=== Entries shown ===
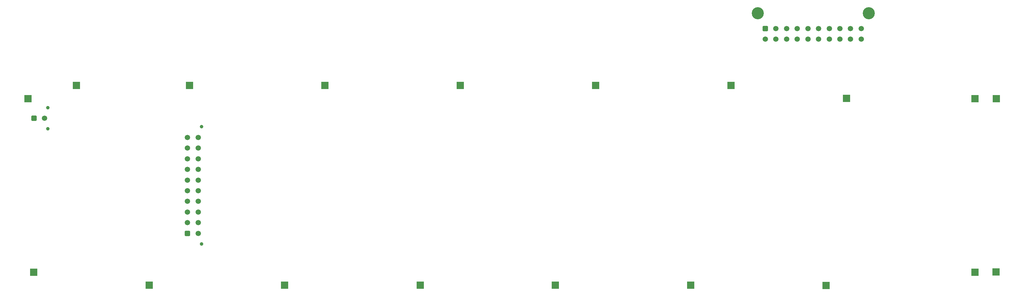
<source format=gbr>
%TF.GenerationSoftware,KiCad,Pcbnew,(6.0.7)*%
%TF.CreationDate,2023-02-26T17:44:05-06:00*%
%TF.ProjectId,Vsense,5673656e-7365-42e6-9b69-6361645f7063,rev?*%
%TF.SameCoordinates,Original*%
%TF.FileFunction,Soldermask,Bot*%
%TF.FilePolarity,Negative*%
%FSLAX46Y46*%
G04 Gerber Fmt 4.6, Leading zero omitted, Abs format (unit mm)*
G04 Created by KiCad (PCBNEW (6.0.7)) date 2023-02-26 17:44:05*
%MOMM*%
%LPD*%
G01*
G04 APERTURE LIST*
G04 Aperture macros list*
%AMRoundRect*
0 Rectangle with rounded corners*
0 $1 Rounding radius*
0 $2 $3 $4 $5 $6 $7 $8 $9 X,Y pos of 4 corners*
0 Add a 4 corners polygon primitive as box body*
4,1,4,$2,$3,$4,$5,$6,$7,$8,$9,$2,$3,0*
0 Add four circle primitives for the rounded corners*
1,1,$1+$1,$2,$3*
1,1,$1+$1,$4,$5*
1,1,$1+$1,$6,$7*
1,1,$1+$1,$8,$9*
0 Add four rect primitives between the rounded corners*
20,1,$1+$1,$2,$3,$4,$5,0*
20,1,$1+$1,$4,$5,$6,$7,0*
20,1,$1+$1,$6,$7,$8,$9,0*
20,1,$1+$1,$8,$9,$2,$3,0*%
G04 Aperture macros list end*
%ADD10C,1.000000*%
%ADD11RoundRect,0.250001X0.499999X-0.499999X0.499999X0.499999X-0.499999X0.499999X-0.499999X-0.499999X0*%
%ADD12C,1.500000*%
%ADD13R,2.000000X2.000000*%
%ADD14RoundRect,0.250001X-0.499999X-0.499999X0.499999X-0.499999X0.499999X0.499999X-0.499999X0.499999X0*%
%ADD15C,3.410000*%
G04 APERTURE END LIST*
D10*
%TO.C,VSense1*%
X121775000Y-151250000D03*
X121775000Y-118250000D03*
D11*
X117835000Y-148250000D03*
D12*
X117835000Y-145250000D03*
X117835000Y-142250000D03*
X117835000Y-139250000D03*
X117835000Y-136250000D03*
X117835000Y-133250000D03*
X117835000Y-130250000D03*
X117835000Y-127250000D03*
X117835000Y-124250000D03*
X117835000Y-121250000D03*
X120835000Y-148250000D03*
X120835000Y-145250000D03*
X120835000Y-142250000D03*
X120835000Y-139250000D03*
X120835000Y-136250000D03*
X120835000Y-133250000D03*
X120835000Y-130250000D03*
X120835000Y-127250000D03*
X120835000Y-124250000D03*
X120835000Y-121250000D03*
%TD*%
D13*
%TO.C,Cell(8+)1*%
X194600000Y-106625000D03*
%TD*%
%TO.C,Cell(3+)1*%
X107050000Y-162875000D03*
%TD*%
%TO.C,Cell(9+)1*%
X221375000Y-162875000D03*
%TD*%
%TO.C,Cell(16+)1*%
X339500000Y-110375000D03*
%TD*%
%TO.C,Cell(5+)1*%
X145175000Y-162875000D03*
%TD*%
%TO.C,Cell(2+)1*%
X86550000Y-106625000D03*
%TD*%
%TO.C,Cell(12+)1*%
X270825000Y-106625000D03*
%TD*%
D14*
%TO.C,VSenseAUX1*%
X280450000Y-90585000D03*
D12*
X283450000Y-90585000D03*
X286450000Y-90585000D03*
X289450000Y-90585000D03*
X292450000Y-90585000D03*
X295450000Y-90585000D03*
X298450000Y-90585000D03*
X301450000Y-90585000D03*
X304450000Y-90585000D03*
X307450000Y-90585000D03*
X280450000Y-93585000D03*
X283450000Y-93585000D03*
X286450000Y-93585000D03*
X289450000Y-93585000D03*
X292450000Y-93585000D03*
X295450000Y-93585000D03*
X298450000Y-93585000D03*
X301450000Y-93585000D03*
X304450000Y-93585000D03*
X307450000Y-93585000D03*
D15*
X278300000Y-86265000D03*
X309600000Y-86265000D03*
%TD*%
D10*
%TO.C,Cell_Diff1*%
X78565000Y-118850000D03*
X78565000Y-112850000D03*
D11*
X74625000Y-115850000D03*
D12*
X77625000Y-115850000D03*
%TD*%
D13*
%TO.C,Cell(11+)1*%
X259475000Y-162850000D03*
%TD*%
%TO.C,Cell(13+)1*%
X297575000Y-162900000D03*
%TD*%
%TO.C,Cell(6+)1*%
X156525000Y-106625000D03*
%TD*%
%TO.C,Cell(18+)1*%
X345450000Y-110375000D03*
%TD*%
%TO.C,Cell(10+)1*%
X232725000Y-106625000D03*
%TD*%
%TO.C,Cell(1-)1*%
X72925000Y-110325000D03*
%TD*%
%TO.C,Cell(7+)1*%
X183300000Y-162850000D03*
%TD*%
%TO.C,Cell(17+)1*%
X345395000Y-159120000D03*
%TD*%
%TO.C,Cell(15+)1*%
X339450000Y-159175000D03*
%TD*%
%TO.C,Cell(4+)1*%
X118375000Y-106625000D03*
%TD*%
%TO.C,Cell(1+)1*%
X74550000Y-159175000D03*
%TD*%
%TO.C,Cell(14+)1*%
X303275000Y-110275000D03*
%TD*%
M02*

</source>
===
## Problem details
Retype the listing exactly. Leave out its pictures.

## Exercise response
<source format=gbr>
%TF.GenerationSoftware,KiCad,Pcbnew,(6.0.7)*%
%TF.CreationDate,2023-02-26T17:44:05-06:00*%
%TF.ProjectId,Vsense,5673656e-7365-42e6-9b69-6361645f7063,rev?*%
%TF.SameCoordinates,Original*%
%TF.FileFunction,Soldermask,Bot*%
%TF.FilePolarity,Negative*%
%FSLAX46Y46*%
G04 Gerber Fmt 4.6, Leading zero omitted, Abs format (unit mm)*
G04 Created by KiCad (PCBNEW (6.0.7)) date 2023-02-26 17:44:05*
%MOMM*%
%LPD*%
G01*
G04 APERTURE LIST*
G04 Aperture macros list*
%AMRoundRect*
0 Rectangle with rounded corners*
0 $1 Rounding radius*
0 $2 $3 $4 $5 $6 $7 $8 $9 X,Y pos of 4 corners*
0 Add a 4 corners polygon primitive as box body*
4,1,4,$2,$3,$4,$5,$6,$7,$8,$9,$2,$3,0*
0 Add four circle primitives for the rounded corners*
1,1,$1+$1,$2,$3*
1,1,$1+$1,$4,$5*
1,1,$1+$1,$6,$7*
1,1,$1+$1,$8,$9*
0 Add four rect primitives between the rounded corners*
20,1,$1+$1,$2,$3,$4,$5,0*
20,1,$1+$1,$4,$5,$6,$7,0*
20,1,$1+$1,$6,$7,$8,$9,0*
20,1,$1+$1,$8,$9,$2,$3,0*%
G04 Aperture macros list end*
%ADD10C,1.000000*%
%ADD11RoundRect,0.250001X0.499999X-0.499999X0.499999X0.499999X-0.499999X0.499999X-0.499999X-0.499999X0*%
%ADD12C,1.500000*%
%ADD13R,2.000000X2.000000*%
%ADD14RoundRect,0.250001X-0.499999X-0.499999X0.499999X-0.499999X0.499999X0.499999X-0.499999X0.499999X0*%
%ADD15C,3.410000*%
G04 APERTURE END LIST*
D10*
%TO.C,VSense1*%
X121775000Y-151250000D03*
X121775000Y-118250000D03*
D11*
X117835000Y-148250000D03*
D12*
X117835000Y-145250000D03*
X117835000Y-142250000D03*
X117835000Y-139250000D03*
X117835000Y-136250000D03*
X117835000Y-133250000D03*
X117835000Y-130250000D03*
X117835000Y-127250000D03*
X117835000Y-124250000D03*
X117835000Y-121250000D03*
X120835000Y-148250000D03*
X120835000Y-145250000D03*
X120835000Y-142250000D03*
X120835000Y-139250000D03*
X120835000Y-136250000D03*
X120835000Y-133250000D03*
X120835000Y-130250000D03*
X120835000Y-127250000D03*
X120835000Y-124250000D03*
X120835000Y-121250000D03*
%TD*%
D13*
%TO.C,Cell(8+)1*%
X194600000Y-106625000D03*
%TD*%
%TO.C,Cell(3+)1*%
X107050000Y-162875000D03*
%TD*%
%TO.C,Cell(9+)1*%
X221375000Y-162875000D03*
%TD*%
%TO.C,Cell(16+)1*%
X339500000Y-110375000D03*
%TD*%
%TO.C,Cell(5+)1*%
X145175000Y-162875000D03*
%TD*%
%TO.C,Cell(2+)1*%
X86550000Y-106625000D03*
%TD*%
%TO.C,Cell(12+)1*%
X270825000Y-106625000D03*
%TD*%
D14*
%TO.C,VSenseAUX1*%
X280450000Y-90585000D03*
D12*
X283450000Y-90585000D03*
X286450000Y-90585000D03*
X289450000Y-90585000D03*
X292450000Y-90585000D03*
X295450000Y-90585000D03*
X298450000Y-90585000D03*
X301450000Y-90585000D03*
X304450000Y-90585000D03*
X307450000Y-90585000D03*
X280450000Y-93585000D03*
X283450000Y-93585000D03*
X286450000Y-93585000D03*
X289450000Y-93585000D03*
X292450000Y-93585000D03*
X295450000Y-93585000D03*
X298450000Y-93585000D03*
X301450000Y-93585000D03*
X304450000Y-93585000D03*
X307450000Y-93585000D03*
D15*
X278300000Y-86265000D03*
X309600000Y-86265000D03*
%TD*%
D10*
%TO.C,Cell_Diff1*%
X78565000Y-118850000D03*
X78565000Y-112850000D03*
D11*
X74625000Y-115850000D03*
D12*
X77625000Y-115850000D03*
%TD*%
D13*
%TO.C,Cell(11+)1*%
X259475000Y-162850000D03*
%TD*%
%TO.C,Cell(13+)1*%
X297575000Y-162900000D03*
%TD*%
%TO.C,Cell(6+)1*%
X156525000Y-106625000D03*
%TD*%
%TO.C,Cell(18+)1*%
X345450000Y-110375000D03*
%TD*%
%TO.C,Cell(10+)1*%
X232725000Y-106625000D03*
%TD*%
%TO.C,Cell(1-)1*%
X72925000Y-110325000D03*
%TD*%
%TO.C,Cell(7+)1*%
X183300000Y-162850000D03*
%TD*%
%TO.C,Cell(17+)1*%
X345395000Y-159120000D03*
%TD*%
%TO.C,Cell(15+)1*%
X339450000Y-159175000D03*
%TD*%
%TO.C,Cell(4+)1*%
X118375000Y-106625000D03*
%TD*%
%TO.C,Cell(1+)1*%
X74550000Y-159175000D03*
%TD*%
%TO.C,Cell(14+)1*%
X303275000Y-110275000D03*
%TD*%
M02*

</source>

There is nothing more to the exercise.